Ann Surg Treat Res.  2014 Feb;86(2):105-108. 10.4174/astr.2014.86.2.105.

Use of meso-Rex shunt with transposition of the coronary vein for the management of extrahepatic portal vein obstruction

Affiliations
  • 1Division of Vascular Surgery, Department of Surgery, Asan Medical Center, University of Ulsan College of Medicine, Seoul, Korea. ypcho@amc.seoul.kr
  • 2Department of Liver Transplantation Surgery, Department of Surgery, Asan Medical Center, University of Ulsan College of Medicine, Seoul, Korea.
  • 3Department of Radiology, Asan Medical Center, University of Ulsan College of Medicine, Seoul, Korea.
  • 4Department of Pediatrics, Asan Medical Center, University of Ulsan College of Medicine, Seoul, Korea.

Abstract

The meso-Rex shunt is used to safely and effectively treat patients with portal hypertension due to extrahepatic portal vein obstruction. In the standard meso-Rex shunt technique, the patient's own internal jugular vein is used as a vascular autograft. Inevitably, such a procedure requires neck exploration and sacrifice of the internal jugular vein.
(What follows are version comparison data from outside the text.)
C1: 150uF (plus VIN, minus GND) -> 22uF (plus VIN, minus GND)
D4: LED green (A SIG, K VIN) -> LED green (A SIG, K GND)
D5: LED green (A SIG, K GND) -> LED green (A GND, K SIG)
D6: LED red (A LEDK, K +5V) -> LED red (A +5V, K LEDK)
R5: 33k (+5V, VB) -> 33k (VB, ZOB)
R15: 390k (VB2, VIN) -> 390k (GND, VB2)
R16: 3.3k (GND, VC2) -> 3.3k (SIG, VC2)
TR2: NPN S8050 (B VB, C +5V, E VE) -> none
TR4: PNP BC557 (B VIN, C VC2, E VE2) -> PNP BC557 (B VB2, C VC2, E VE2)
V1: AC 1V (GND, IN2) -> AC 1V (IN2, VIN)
Here, we present a case of a 20-year-old man with idiopathic extrahepatic portal vein obstruction, who was treated with a new technique of transposition of the coronary vein, which is enlarged in most cases of portal hypertension, as an alternative to the standard meso-Rex shunt technique. The transposition of the coronary vein into the Rex recessus is more efficient and less invasive than harvesting an autologous vein graft. Therefore, this technique simplifies the procedure and should be used when possible.

Keyword

Portal vein; Obstruction; Meso-Rex shunt; Coronary vein; Technique

MeSH Terms

Autografts
Coronary Vessels*
Humans
Hypertension, Portal
Jugular Veins
Neck
Portal Vein*
Transplants
Veins
Young Adult

Figure

  • Fig. 1 (A, B) Preoperative axial and coronal reformatted computed tomography scan images showing an obliterated main (arrowhead) and left (open arrow) intrahepatic portal vein. Note the massively enlarged spleen (Sp).

  • Fig. 2 Operative findings showing the transposed coronary vein (white arrows) anastomosed end-to-side to the ventral portion of the extrahepatic left portal vein using nonabsorbable monofilament interrupted sutures.
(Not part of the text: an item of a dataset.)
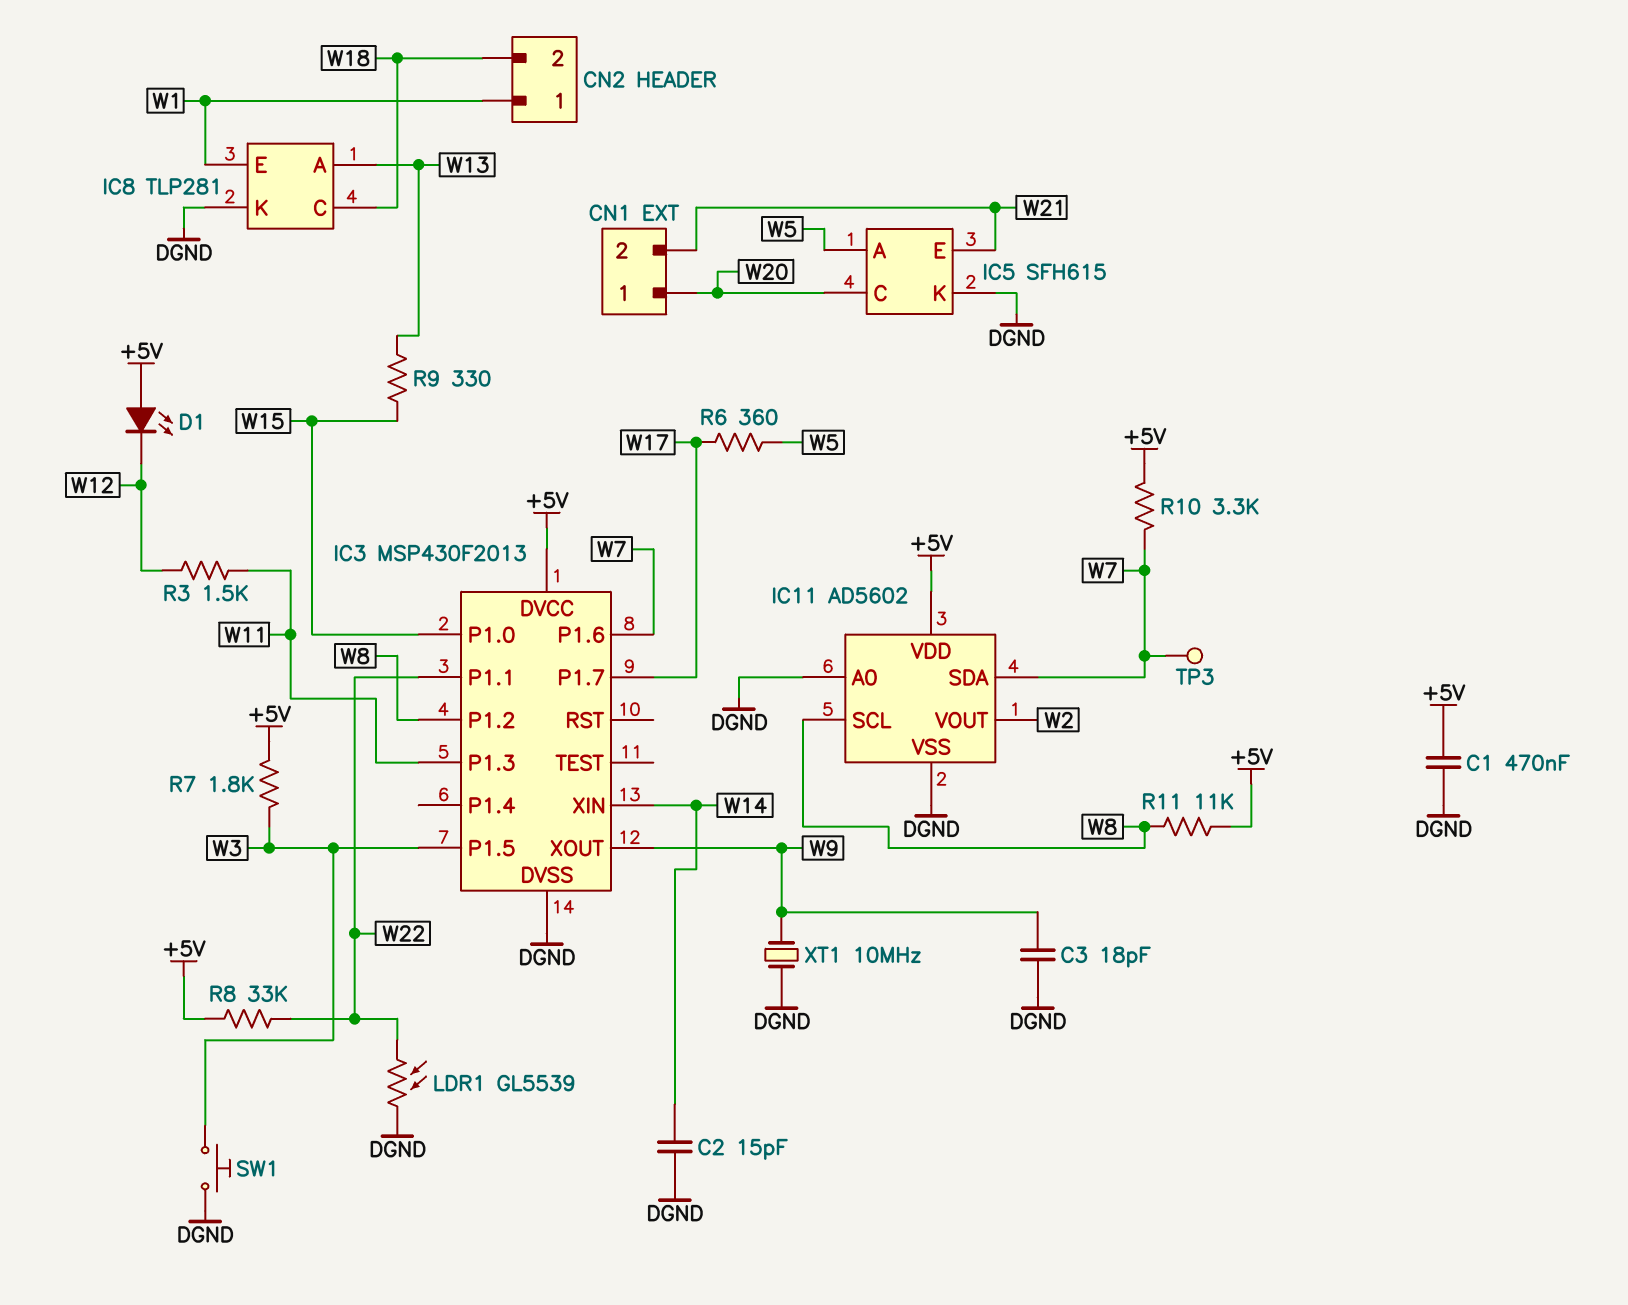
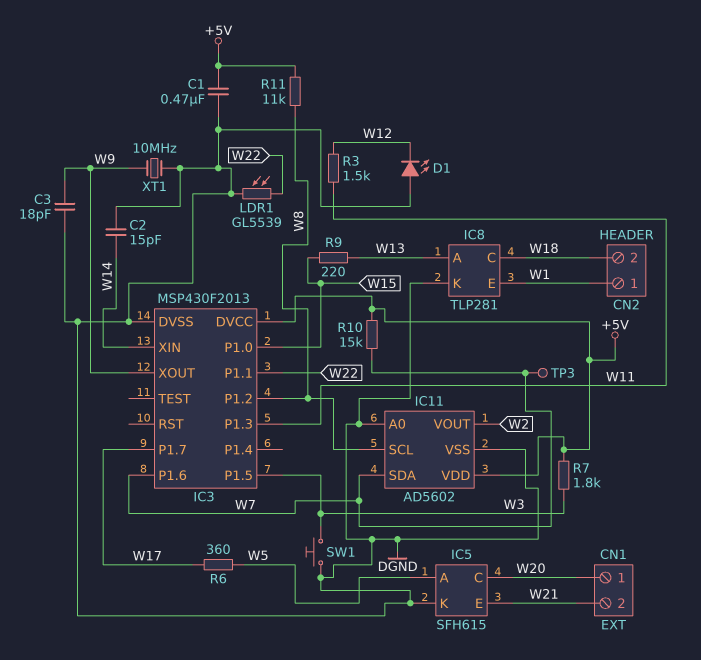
D1: LED (A +5V, K W12) -> LED (A DGND, K W12)
R8: 33k (+5V, W22) -> none
R9: 330 (W13, W15) -> 220 (W13, W15)
R10: 3.3k (+5V, W7) -> 15k (+5V, W7)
  • Fig. 3 (A, B) Postoperative venogram of the splenic vein showing a brisk flow to the left intrahepatic portal vein (open arrows) via the meso-Rexshunt (arrowheads).

  • Fig. 4 (A-C) Axial and coronal reformatted computed tomography scan images at the 22-day follow-up showing increased portal flow (open arrows) via the preserved meso-Rex shunt (arrowheads).